There’s nothing wrong with the people I lived with this past fall. In fact, I couldn’t have lived with a more agreeable bunch than those five–they were quiet, kept to themselves, didn’t intrude in my affairs.

No, it’s not how these people interact with me that matters. It’s what these people bring to the table–something I don’t have. A companion. Everytime I come back home, I see lovers cuddling on the floor, arguing about the mundane, cooking and eating and talking. Six people in a house becomes four, because two pairs seem conjoined at the hip. If I had my own girlfriend, I probably wouldn’t mind this situation as much, but being single, it becomes unbearable.
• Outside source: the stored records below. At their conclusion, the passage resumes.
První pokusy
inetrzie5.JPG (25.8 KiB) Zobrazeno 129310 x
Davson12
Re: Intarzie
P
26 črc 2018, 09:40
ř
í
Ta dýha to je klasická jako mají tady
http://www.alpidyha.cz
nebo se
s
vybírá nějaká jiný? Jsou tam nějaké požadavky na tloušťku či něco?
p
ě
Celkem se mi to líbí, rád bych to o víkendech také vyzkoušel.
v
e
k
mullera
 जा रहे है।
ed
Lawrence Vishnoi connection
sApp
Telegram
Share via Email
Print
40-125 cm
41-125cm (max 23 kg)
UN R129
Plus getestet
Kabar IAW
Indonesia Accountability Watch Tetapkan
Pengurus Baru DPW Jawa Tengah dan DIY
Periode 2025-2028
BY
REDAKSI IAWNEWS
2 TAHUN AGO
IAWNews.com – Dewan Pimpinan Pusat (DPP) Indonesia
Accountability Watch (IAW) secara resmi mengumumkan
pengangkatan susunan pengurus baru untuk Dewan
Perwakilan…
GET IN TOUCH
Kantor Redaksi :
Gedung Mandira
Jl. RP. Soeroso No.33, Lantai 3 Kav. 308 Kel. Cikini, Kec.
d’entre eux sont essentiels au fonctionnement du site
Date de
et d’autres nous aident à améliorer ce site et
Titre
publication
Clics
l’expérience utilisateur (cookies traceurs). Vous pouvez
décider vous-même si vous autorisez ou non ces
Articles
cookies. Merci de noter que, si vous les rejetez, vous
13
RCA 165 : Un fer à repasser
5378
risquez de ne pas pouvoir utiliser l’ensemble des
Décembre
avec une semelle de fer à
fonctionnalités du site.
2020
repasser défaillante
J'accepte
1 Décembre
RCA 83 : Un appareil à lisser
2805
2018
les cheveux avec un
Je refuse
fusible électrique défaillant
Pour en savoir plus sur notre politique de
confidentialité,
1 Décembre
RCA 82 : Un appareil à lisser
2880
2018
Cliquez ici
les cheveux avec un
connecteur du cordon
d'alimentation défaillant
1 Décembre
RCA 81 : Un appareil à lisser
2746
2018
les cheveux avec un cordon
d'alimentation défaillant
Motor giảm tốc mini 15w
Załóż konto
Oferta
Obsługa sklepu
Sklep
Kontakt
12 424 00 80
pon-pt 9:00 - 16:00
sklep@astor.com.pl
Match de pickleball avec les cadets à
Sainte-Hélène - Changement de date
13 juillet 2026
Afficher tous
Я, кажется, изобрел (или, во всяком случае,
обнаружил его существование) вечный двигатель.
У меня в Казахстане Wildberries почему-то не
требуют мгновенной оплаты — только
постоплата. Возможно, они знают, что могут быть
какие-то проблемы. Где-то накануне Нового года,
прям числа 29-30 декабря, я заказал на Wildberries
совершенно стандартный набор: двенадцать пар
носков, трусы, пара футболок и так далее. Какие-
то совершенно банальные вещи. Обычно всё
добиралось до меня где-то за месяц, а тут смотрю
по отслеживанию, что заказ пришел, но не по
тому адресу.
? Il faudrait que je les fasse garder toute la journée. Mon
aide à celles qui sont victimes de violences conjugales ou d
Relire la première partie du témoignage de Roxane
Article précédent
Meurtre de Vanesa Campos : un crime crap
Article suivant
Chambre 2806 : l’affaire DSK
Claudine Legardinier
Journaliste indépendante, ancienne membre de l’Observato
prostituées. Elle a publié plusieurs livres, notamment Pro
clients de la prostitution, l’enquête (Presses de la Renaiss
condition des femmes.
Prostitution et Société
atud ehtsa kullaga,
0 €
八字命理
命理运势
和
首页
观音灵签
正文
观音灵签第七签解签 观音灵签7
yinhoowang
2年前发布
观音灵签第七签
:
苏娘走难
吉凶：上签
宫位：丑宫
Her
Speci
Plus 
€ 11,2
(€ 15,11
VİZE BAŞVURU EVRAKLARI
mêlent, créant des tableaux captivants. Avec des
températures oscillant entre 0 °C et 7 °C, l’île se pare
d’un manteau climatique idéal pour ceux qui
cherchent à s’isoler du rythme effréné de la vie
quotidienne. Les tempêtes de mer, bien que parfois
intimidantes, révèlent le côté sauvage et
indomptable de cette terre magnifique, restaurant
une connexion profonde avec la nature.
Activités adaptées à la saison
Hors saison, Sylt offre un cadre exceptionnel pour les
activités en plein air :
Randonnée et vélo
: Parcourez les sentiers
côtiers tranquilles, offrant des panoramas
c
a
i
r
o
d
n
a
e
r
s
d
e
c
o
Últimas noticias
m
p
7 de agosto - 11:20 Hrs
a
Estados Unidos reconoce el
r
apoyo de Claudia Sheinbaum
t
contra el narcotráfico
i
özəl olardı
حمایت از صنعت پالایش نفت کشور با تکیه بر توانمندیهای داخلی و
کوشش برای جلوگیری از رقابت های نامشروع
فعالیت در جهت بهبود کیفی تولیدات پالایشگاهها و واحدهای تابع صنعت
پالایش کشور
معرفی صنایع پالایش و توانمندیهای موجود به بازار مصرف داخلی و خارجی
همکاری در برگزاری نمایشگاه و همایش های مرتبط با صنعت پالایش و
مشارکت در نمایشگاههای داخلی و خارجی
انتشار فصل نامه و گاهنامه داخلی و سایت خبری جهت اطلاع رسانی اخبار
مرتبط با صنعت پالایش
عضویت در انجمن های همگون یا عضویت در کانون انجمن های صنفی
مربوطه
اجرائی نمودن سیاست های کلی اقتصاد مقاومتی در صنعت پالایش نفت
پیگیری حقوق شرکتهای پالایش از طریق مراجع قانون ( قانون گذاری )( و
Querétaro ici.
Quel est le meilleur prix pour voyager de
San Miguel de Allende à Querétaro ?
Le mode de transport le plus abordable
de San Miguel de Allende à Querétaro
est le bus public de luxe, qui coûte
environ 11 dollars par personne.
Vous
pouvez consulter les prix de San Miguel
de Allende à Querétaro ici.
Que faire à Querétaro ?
My room becomes my sanctuary.

And in my fever and sicknesses of the past fall, I realized that these situations made me very anxious. Very angry. Very tired. Very lonely.

It made me realize how far I have to go in my life. It’s not a comfortable place to be, constantly being reminded of what you don’t have, of what you long to have. Being with people when you’re young is so important, because the older you get, the fewer chances you will get to meet others. And couples don’t provide that ideal situation to meet others.

And that’s not because it’s new to me, but because I’ve experienced it before. For eighteen years. The love seems more innocent and interested here, but it fills me with a distinct sadness, that I couldn’t have gotten that sort of love and understanding from my parents, rather than the unconscious sniping and whining I dealt with through adolescence. I never gained that sort of understanding that would have pushed me toward meeting other people, instead placing myself in situations that isolated me further.

Living with couples has definitely been part of the latter. That’s why I had to change things up.

Unless you are a social recluse who despises contact with other human beings, here’s my advice: The only couple you should ever want to live with should be your own.

What living situations have you learned to avoid?

(NOTE: I wrote this a few weeks ago, but I decided to wait until I found a new place to have it posted out. Just to avoid any misjudged ill-will.)